Much like my serial dating the past several years, I kept on keeping on. I had my next one lined up before I had cut the chord with the old, and she seemed perfect. She was equal parts friendly and arms-length, had eye-opening insight to a few of my dilemmas, and I just really liked her. Alas, after several months and several fuckboy situations with her, I realized her guidance was extremely misguided and exasperatingly threw in the towel again. 

From there, I took a break. Truthfully, I was in a better spot than I had been (read: I don't think I was dating anyone at the moment) and wanted to take a step back and reassess my approach to therapy. Yes, I enjoyed going and felt it was an invaluable privilege in which to partake, but I was tired of starting and stopping these vulnerable relationships one after the other (JUST LIKE DATING). After giving myself some time to breathe, I had decided on my new approach: interviews. Instead of getting all excited about one and locking myself in right away (do I have to keep calling out the parallels to dating?), I was going to first filter all potential therapists based on whether or not they took my insurance (because duh), and then set up "interviews" or first appointments with at least three. Process of eliminations at its finest, conducted by an overly anxious girl who means business.

I met a 75-year-old woman with grey hair down to her ass inside her duplex in which she lived on one side and used the other for storage. Her office was on the storage side, so we walked through literal towers of paperwork, books, binders, and god knows what else to reach her even more cluttered office. I found space on the couch to sit as she proceeded to blow her nose the entire session while suggesting I read a couple of Bible excerpts in relation to my woes. She also handed me a CD-ROM of meditation music before I left. I never saw her again.

I met a 60-year-old vibrant woman from the northeast who fell in love with me as soon as we locked eyes. She wanted to know where my top was from, referred to the douchebag I was dating as a fucking asshole, and her office was 50 shades of purple. Although I wanted to drink wine with her and have her stroke my hair while softly singing "Everything's Coming Up Roses" to me, I knew it wasn't what I was looking for. I never saw her again.

Then, I met her. She was the only one who suggested we talk on the phone before our date, er, I mean appointment. Instantly, I loved the sound of her voice. Something about it was so deliciously stereotypically soothing, I wanted to hear more and more and more. I left her office the day of our first appointment and knew. The "you just know" feeling had finally happened to me! Every part of me was sure this was it. I texted my friends "OMG, I love her." "YES!" they replied excitedly. "IT'S HAPPENING!"

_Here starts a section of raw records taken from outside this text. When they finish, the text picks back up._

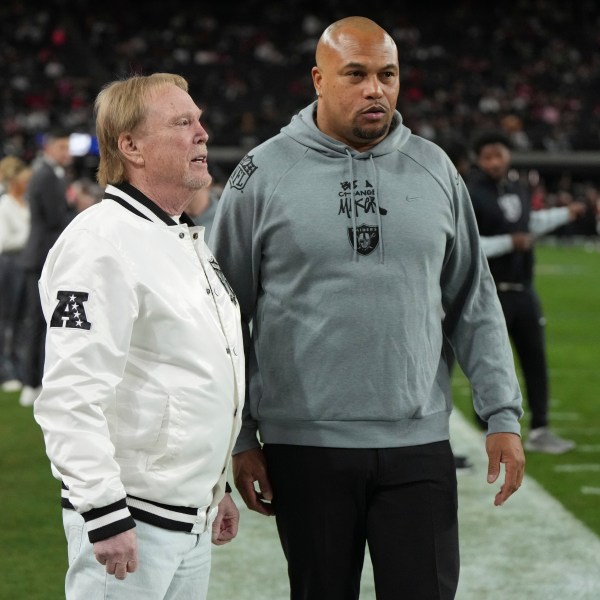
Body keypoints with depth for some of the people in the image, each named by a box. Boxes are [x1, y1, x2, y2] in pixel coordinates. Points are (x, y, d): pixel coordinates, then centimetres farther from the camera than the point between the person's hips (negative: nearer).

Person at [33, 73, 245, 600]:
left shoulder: (190, 240, 15)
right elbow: (72, 393, -23)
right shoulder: (102, 242, -16)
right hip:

She didn't (and still hasn't) try to be my friend. She's given me invaluable tools to use against my own unrelenting thoughts, both rational and irrational (more so irrational, though). She's challenged me to look at things from multiple angles, gather information wherever I can, and slow down. I'm still a work in progress and I always will be, but it feels good to be working on a project as big as myself (not, like, literally big) (I mean, yes — I've been pretty heavy-handed in the carb department lately but whatever) (diet starts tomorrow). 

I know I've written A LOT today, so if you're still here — thank you. For whatever reason, sharing my journey to finding the right therapist was really important to me. Because therapy isn't just for when you're going through a rough patch, and I think that's what gets lost so easily. It's something for the every day. Something that needs as much nurturing and maintenance as your haircut or gel mani or meal prepping. It's something you can gain incredible things from as long as you put in the effort, and something that doesn't always involve 50 minute sessions full of tears and tissues. In fact, a lot of the time you'll go into it thinking, "What will we even talk about today?" But let me tell you — something always comes up. 

If you want to try it, you have my support. And if you're already there, I'm there with you.